Тогда он, по-видимому, впервые пробует свои силы в журналистике, подрабатывая в различных одесских газетах, в «Моряке», который колоритно описан Паустовским в повести «Время больших ожиданий». Конечно, журналистские заработки едва ли спасали от полуголодного существования. Шестьдесят сотрудников «Моряка» не получали за свою работу ни копейки. Константин Паустовский засвидетельствовал, что по гонорарной ведомости расплата велась черным кубанским табаком, ячной кашей и соленой камсой. В те годы это было довольно распространенное явление. Ильфу однажды вместо денег где-то выдали два ведра вина, и он рассказывал Петрову, с какими великими предосторожностями нес домой драгоценные ведра, боясь расплескать по дороге их содержимое.

### Записи набора

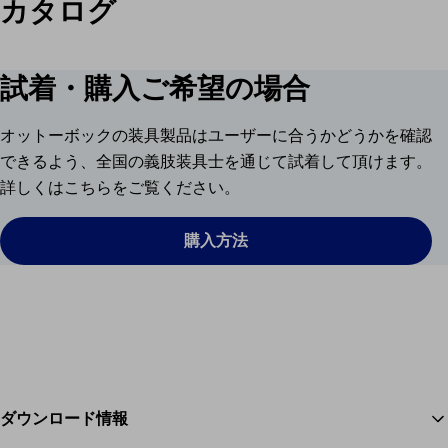
カタログ
試着・購入ご希望の場合
オットーボックの装具製品はユーザーに合うかどうかを確認
できるよう、全国の義肢装具士を通じて試着して頂けます。
詳しくはこちらをご覧ください。
購入方法
ダウンロード情報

### Задание
Соответствуют ли выбранному отрывку утверждения (а), (б) и (в)? (а) Сотрудникам «Моряка» платили табаком, кашей и камсой. (б) Ильфу однажды вместо денег выдали три ведра вина. (в) Ильф нес ведра домой без особой осторожности. Для каждого утверждения ответьте «да» или «нет» и приведите точную цитату из отрывка, которая это решает. Для ответа используйте только выбранный отрывок.

### Ответ
(а) Да: «расплата велась черным кубанским табаком, ячной кашей и соленой камсой».
(б) Нет: «выдали два ведра вина».
(в) Нет: «с какими великими предосторожностями нес домой драгоценные ведра».